Close, but more is needed. The applicable statute, in my jurisdiction, is "reasonably believe". You can't just say you were in fear for your life. You have to show a reason, if you want the statutory protection against being arrested or charged. However, there will also be evidence. If the LE get there and find you standing over a masked man who is bleeding out, and your front door is kicked in. When asked, you say you are the homeowner, were in bed when you heard the door get kicked in and got your firearm. Upon seeing the masked man, you felt fear he was there to do you harm so you shot him until he stopped coming towards you. After that you called 911. It can only help you to answer the first few follow-up questions. Do you know the masked man? Have you noticed anything suspicious in the hours, days, weeks, before you were attacked? Is there any reason someone may want to hurt you? This last one can be tricky, if you are doing shady things, even if they are not expressly illegal, but if you are a normal member of the citizenry, you will either not have a clue or you may think it has to do with X, Y, or Z. If you get through these, it should have met the "reasonableness" standard, if it could be met. From there, if you want to talk to an attorney, do it politely. "This has been a hard night, I don't want to talk anymore." Of course, they will ask you to, that's the investigating part of investigation, but they won't hold it against you and can't arrest you (KS law, probably doesn't apply where you live).

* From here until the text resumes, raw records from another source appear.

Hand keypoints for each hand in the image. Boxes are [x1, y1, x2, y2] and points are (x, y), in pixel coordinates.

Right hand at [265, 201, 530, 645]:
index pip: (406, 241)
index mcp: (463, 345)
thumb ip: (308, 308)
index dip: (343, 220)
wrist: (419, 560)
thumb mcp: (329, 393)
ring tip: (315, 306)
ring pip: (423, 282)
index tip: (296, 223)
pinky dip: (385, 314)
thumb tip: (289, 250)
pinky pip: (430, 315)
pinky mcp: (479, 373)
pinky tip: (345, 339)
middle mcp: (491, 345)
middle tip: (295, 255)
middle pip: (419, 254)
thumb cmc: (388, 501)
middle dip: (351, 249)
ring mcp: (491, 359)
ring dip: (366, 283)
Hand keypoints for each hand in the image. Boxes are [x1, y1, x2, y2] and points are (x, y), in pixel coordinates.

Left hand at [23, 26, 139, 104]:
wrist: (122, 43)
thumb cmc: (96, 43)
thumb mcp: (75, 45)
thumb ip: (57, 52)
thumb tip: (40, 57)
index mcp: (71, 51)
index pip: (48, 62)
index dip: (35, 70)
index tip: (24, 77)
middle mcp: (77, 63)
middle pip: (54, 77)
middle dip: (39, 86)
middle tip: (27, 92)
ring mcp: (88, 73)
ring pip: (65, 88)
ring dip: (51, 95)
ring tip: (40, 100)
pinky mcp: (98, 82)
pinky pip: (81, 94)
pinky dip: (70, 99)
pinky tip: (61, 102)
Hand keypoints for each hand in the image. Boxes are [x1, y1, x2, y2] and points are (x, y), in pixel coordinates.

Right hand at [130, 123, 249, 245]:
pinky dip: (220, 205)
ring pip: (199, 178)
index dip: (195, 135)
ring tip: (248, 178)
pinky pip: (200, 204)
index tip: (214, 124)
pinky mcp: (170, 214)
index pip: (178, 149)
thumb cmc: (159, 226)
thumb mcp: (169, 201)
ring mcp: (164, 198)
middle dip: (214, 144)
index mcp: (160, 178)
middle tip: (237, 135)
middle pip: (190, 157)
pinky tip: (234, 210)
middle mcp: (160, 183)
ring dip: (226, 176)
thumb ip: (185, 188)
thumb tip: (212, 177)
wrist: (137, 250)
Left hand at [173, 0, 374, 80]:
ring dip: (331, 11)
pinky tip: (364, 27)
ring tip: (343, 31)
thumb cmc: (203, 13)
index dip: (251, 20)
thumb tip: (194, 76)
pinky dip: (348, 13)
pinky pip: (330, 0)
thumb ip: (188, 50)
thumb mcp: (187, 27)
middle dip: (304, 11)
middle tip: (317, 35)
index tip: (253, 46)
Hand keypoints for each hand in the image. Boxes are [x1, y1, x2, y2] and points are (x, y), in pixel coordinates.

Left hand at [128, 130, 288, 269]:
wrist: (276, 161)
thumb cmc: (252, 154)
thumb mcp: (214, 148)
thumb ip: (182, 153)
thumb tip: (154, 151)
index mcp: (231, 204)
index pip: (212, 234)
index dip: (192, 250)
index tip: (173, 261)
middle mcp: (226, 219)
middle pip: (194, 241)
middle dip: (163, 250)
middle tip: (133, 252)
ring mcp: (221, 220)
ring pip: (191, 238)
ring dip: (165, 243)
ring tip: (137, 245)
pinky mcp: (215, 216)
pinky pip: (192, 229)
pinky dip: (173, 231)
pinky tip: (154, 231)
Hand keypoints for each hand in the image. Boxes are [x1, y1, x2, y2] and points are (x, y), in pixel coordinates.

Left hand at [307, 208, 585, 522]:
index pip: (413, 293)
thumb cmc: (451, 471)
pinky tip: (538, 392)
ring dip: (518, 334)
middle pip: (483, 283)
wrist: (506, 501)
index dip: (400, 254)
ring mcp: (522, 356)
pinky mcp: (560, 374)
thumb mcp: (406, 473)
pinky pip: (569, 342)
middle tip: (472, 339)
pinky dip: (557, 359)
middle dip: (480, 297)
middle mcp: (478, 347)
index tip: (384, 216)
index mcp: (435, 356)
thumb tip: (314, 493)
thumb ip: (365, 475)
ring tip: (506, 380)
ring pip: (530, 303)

Unfortunately all LEO and DA's aren't the stand up people like on Glock Talk:2gun: . Statistically thousands of innocent people have been put in jail or are in jail for various reasons. For the most part it is best to remain silent.
The first sentence is fact. There absolutely are some bad cops out there. They are few and far in between, but that doesn't mean you won't meet one. In my life, I have met one that I put in the "bad cop" category. I was young and dumb, unfortunately. Nothing came of it, but I missed an opportunity to get some nice settlement money based on his behavior and illegal actions.

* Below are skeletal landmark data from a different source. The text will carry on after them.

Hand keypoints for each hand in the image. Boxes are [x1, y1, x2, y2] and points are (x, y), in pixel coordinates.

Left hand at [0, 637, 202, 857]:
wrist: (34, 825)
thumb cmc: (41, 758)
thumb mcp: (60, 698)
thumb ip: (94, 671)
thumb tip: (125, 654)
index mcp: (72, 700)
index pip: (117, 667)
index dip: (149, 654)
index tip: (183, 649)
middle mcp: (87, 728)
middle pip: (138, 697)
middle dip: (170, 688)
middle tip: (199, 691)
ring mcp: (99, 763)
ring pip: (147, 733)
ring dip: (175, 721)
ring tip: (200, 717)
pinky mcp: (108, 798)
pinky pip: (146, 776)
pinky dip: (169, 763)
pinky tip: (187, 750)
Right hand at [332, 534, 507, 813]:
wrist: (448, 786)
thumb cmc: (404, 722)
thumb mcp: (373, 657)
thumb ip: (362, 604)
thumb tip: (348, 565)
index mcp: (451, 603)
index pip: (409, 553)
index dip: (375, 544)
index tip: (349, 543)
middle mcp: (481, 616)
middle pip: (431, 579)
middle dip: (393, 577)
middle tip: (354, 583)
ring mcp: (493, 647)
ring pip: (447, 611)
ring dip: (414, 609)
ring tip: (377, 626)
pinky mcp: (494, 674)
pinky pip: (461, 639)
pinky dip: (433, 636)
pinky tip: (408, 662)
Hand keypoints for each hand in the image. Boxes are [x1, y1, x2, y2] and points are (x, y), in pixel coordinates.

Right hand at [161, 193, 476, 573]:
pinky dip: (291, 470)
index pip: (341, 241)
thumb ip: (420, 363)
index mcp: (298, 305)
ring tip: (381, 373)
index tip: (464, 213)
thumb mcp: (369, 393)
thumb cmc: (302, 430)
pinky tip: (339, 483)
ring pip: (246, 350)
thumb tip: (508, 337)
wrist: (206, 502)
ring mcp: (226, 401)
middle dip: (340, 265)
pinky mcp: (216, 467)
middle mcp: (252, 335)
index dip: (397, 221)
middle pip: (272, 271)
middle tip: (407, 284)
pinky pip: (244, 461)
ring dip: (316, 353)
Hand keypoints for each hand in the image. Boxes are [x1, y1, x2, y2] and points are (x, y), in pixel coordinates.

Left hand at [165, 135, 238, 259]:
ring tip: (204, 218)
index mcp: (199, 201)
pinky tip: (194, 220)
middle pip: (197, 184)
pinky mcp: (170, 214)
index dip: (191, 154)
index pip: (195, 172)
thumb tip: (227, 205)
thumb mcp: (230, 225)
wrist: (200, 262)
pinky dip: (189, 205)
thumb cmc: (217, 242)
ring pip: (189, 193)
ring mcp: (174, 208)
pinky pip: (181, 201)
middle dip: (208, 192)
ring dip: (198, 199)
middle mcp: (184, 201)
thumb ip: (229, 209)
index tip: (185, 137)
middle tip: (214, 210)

If someone genuinely thinks it's best to get an attorney before saying anything, that is their right. Based on my experience, I have never seen that be the case, for an innocent person. I have seen innocent people sit in jail because they refused to come to their own defense and I have seen innocent people sit in jail until their story was able to be confirmed.

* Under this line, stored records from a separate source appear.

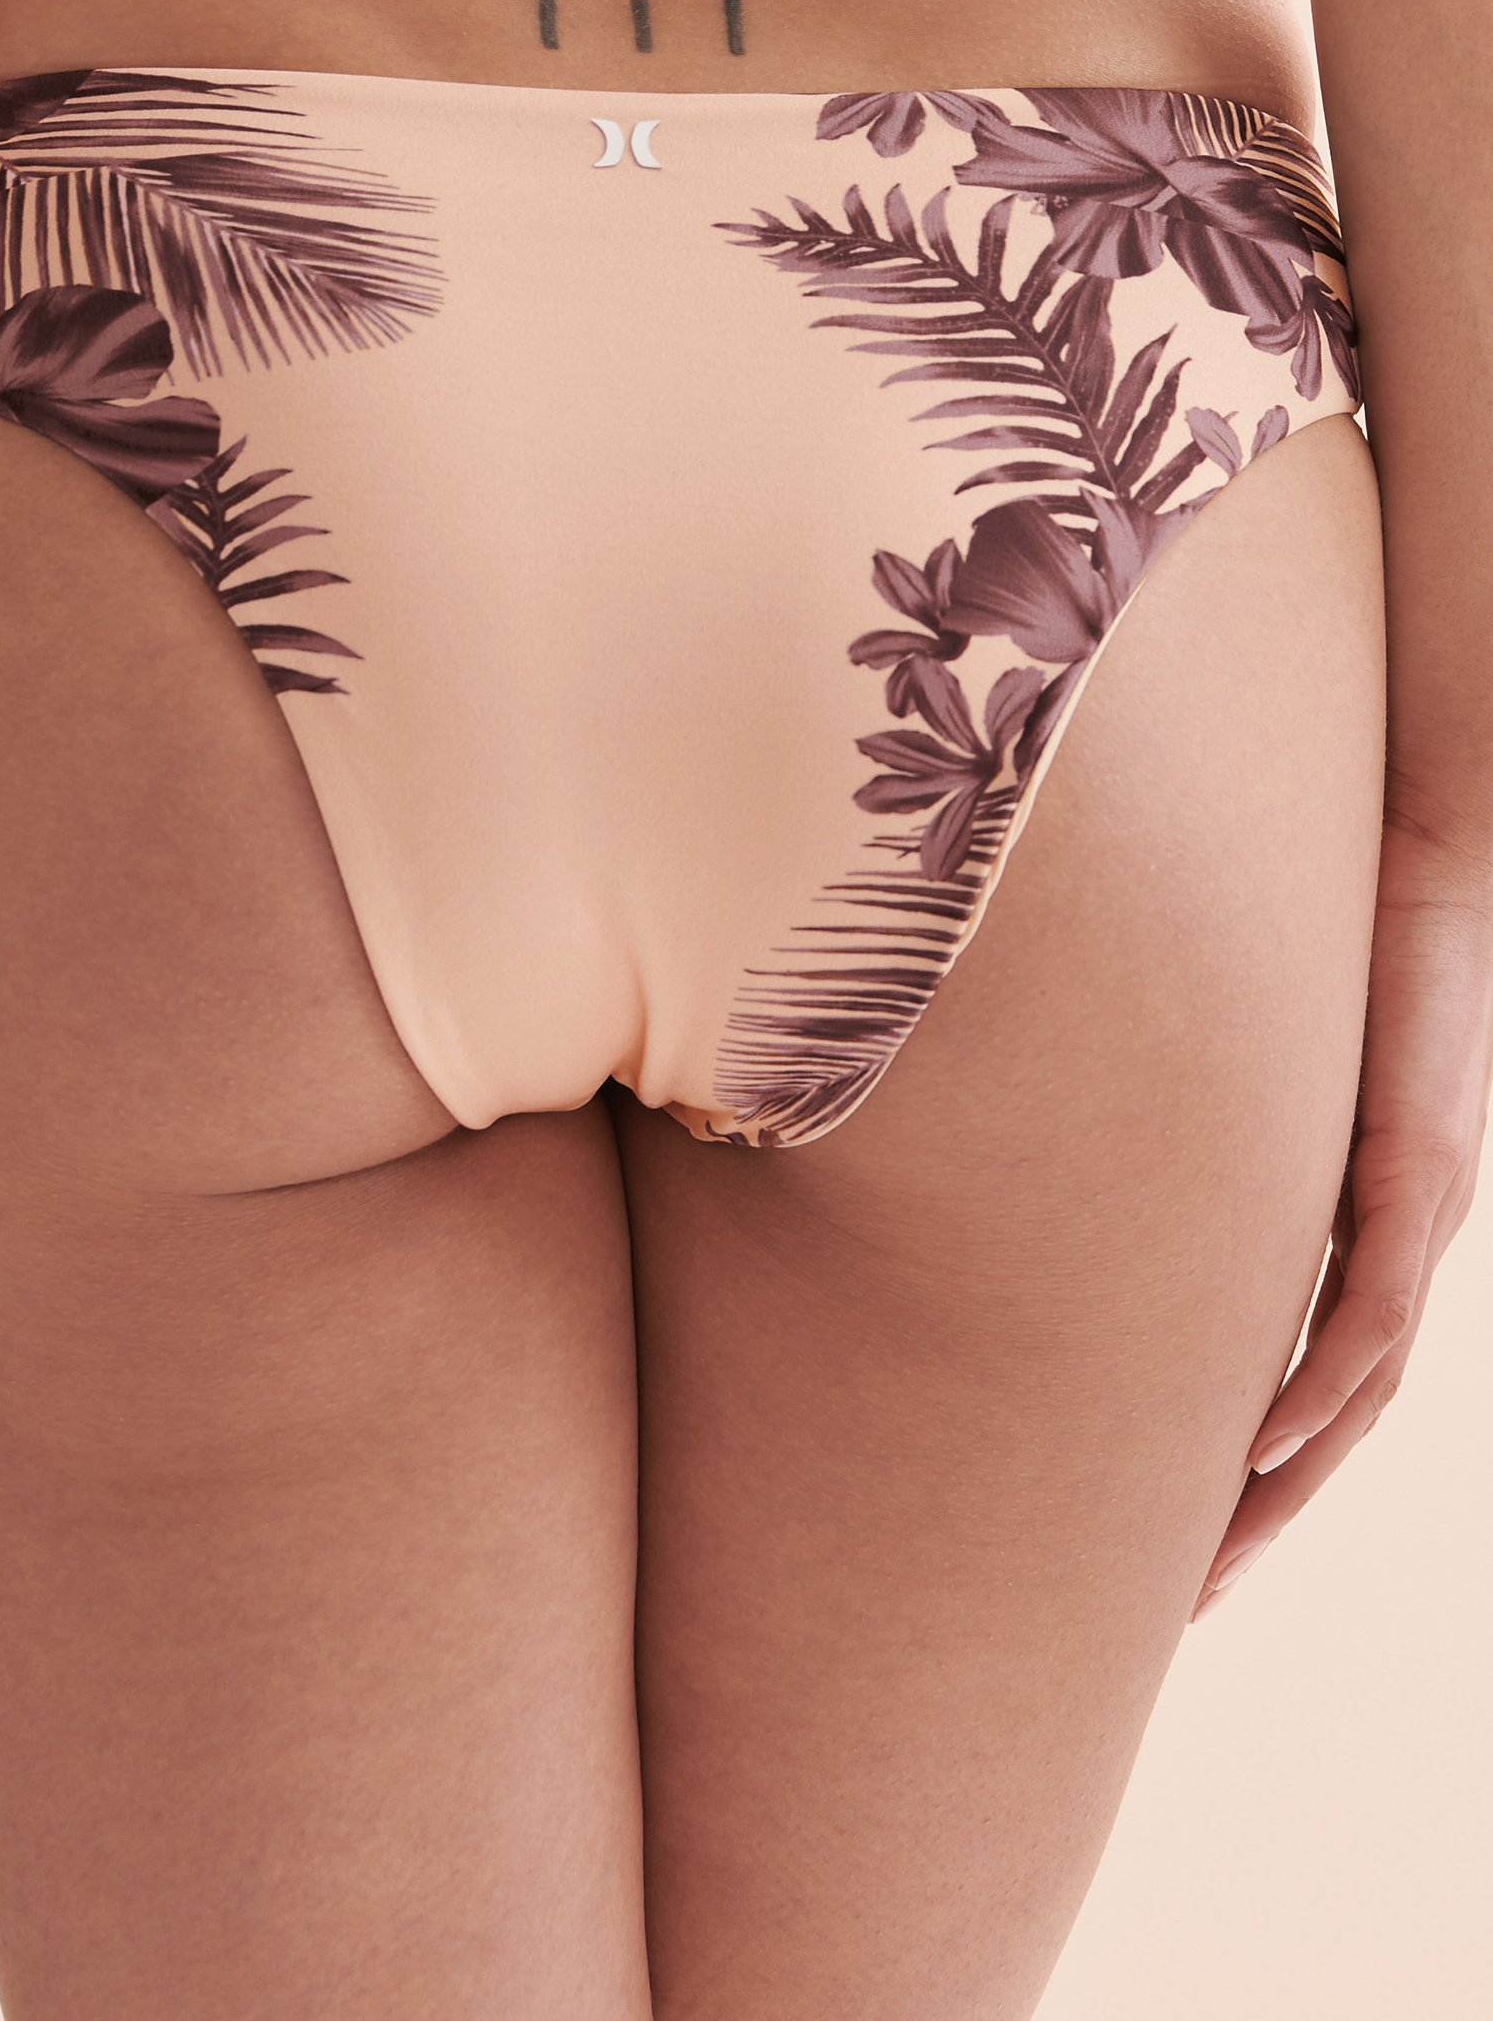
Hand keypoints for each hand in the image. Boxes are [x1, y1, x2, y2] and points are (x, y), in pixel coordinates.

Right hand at [1191, 811, 1492, 1619]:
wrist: (1421, 846)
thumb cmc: (1304, 936)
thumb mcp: (1213, 1057)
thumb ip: (1152, 1113)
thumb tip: (1027, 1128)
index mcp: (1338, 1222)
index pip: (1294, 1373)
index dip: (1240, 1470)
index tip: (1166, 1539)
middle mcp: (1384, 1239)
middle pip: (1332, 1419)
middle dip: (1259, 1518)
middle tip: (1183, 1603)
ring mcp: (1409, 1212)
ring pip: (1359, 1391)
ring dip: (1288, 1486)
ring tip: (1217, 1561)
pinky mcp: (1419, 1167)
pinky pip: (1374, 1307)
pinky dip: (1324, 1385)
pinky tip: (1269, 1441)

The worst case of someone innocent sitting in jail, in one of my cases, was over 24 hours. The man was brought in as evidence pointed to him being the culprit. In the interview, he denied his involvement. More evidence was found and it, too, pointed to him. He was placed in jail, on the appropriate charges. The next day, I was able to corroborate some of what he said, in the interview. The new evidence proved there was no way he was the person. I felt terrible and immediately called the jail to have him released. As he left, I met him and apologized. I asked if he wanted to see why he was in jail and offered to show him the parts of the evidence that supported him committing the crime. He was interested and I showed him the reasons he was arrested and held. He agreed he fit the crime and was glad I was able to find the piece needed to prove it wasn't him. I would like to hear his telling of the event, years later, but I don't think he regretted giving me his story, in the interview. In his case, he looked just like and shared a first and last name of the real bad guy. They had never met and were in no way related.


The whole phenomenon of innocent people giving false confessions is an interesting study and there is much more to it than I have fully read into. People do it for a variety of reasons. Often, it's a combination of impaired or abnormal intelligence paired with LE pushing the limits of what's legal and ethical. These cases, when they come to light, are very interesting and tragic.